Organised pockets of sunbeds and umbrellas, managed by local cantinas, sit at intervals along the otherwise largely open beach, with showers and changing facilities near the busier sections. Lifeguards patrol the most popular stretches during peak season, a reassuring presence specifically on the windier afternoons when the open-sea swell builds.
The Lagoon: Natura 2000, Ramsar Protected, Flamingos and Pelicans, the Annual Green Half Marathon
The lagoon behind Gyra is part of the largest wetland complex in western Greece, protected under both the Natura 2000 network and the Ramsar Convention on wetlands of international importance. Despite sitting practically within the town itself, the birdlife has adapted to the proximity of traffic and people, making the lagoon a genuinely rewarding stop for migratory bird species — flamingos, pelicans, and ducks among them, visible to anyone walking or cycling the perimeter path. The annual International Green Half Marathon uses the same lagoon-circling route, drawing runners from across Europe to a course that frames the wetland, the windmills, and the open sea together.

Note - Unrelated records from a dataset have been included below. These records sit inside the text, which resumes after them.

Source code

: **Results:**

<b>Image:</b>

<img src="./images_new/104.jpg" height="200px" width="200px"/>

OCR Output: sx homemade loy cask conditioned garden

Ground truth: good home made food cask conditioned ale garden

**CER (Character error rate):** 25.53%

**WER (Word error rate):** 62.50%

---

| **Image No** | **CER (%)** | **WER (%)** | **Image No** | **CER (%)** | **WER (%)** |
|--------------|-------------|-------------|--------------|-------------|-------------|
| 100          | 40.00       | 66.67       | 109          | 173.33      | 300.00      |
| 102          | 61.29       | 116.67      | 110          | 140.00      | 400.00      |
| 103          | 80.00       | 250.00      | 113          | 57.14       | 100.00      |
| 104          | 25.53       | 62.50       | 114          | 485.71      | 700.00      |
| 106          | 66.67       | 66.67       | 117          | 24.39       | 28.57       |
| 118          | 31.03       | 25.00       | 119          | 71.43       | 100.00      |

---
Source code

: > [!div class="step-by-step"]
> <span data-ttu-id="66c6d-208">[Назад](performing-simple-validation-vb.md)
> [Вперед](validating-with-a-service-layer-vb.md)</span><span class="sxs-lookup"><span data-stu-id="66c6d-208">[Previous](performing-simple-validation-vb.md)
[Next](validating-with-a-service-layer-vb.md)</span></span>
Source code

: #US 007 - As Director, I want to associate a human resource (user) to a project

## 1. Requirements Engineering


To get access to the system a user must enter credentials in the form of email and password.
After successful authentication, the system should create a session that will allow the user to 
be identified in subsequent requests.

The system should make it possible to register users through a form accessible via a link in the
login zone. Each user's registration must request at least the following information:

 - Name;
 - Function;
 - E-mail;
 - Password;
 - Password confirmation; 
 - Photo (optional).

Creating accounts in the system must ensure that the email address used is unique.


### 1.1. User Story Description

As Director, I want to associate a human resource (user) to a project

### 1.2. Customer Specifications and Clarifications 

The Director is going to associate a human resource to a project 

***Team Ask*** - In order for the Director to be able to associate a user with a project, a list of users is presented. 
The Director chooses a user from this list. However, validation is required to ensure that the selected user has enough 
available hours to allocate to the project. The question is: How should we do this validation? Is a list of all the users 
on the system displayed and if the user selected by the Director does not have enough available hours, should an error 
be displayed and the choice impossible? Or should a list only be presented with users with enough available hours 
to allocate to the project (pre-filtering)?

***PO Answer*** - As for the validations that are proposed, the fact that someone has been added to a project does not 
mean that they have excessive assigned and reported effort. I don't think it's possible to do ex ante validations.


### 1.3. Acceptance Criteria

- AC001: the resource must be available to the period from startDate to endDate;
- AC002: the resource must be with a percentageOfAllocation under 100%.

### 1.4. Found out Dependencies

Gyra Beach at Lefkada Town is the 2km sandy spit separating the open Ionian from the Natura 2000 and Ramsar-protected lagoon — five surviving windmills (once renamed Orlof and Moskva by Russian occupiers grinding imported grain, 1800–1807), the Church of Panagia tis Gyras (consecrated 1503, poet Angelos Sikelianos buried beneath the floor), sand and pebble shore, Blue Flag, shallow in places for families, afternoon Meltemi wind drawing kitesurfers near Agios Ioannis, flamingos and pelicans in the lagoon, the annual Green Half Marathon, 2.5km from Lefkada Town (5 minutes by car, 15–20 minute walk, 5-minute cycle), the floating bridge of Agia Mavra nearby.
Walk or cycle the lagoon path from town. Watch for flamingos. Swim past the windmills. Check the church floor for the poet’s grave.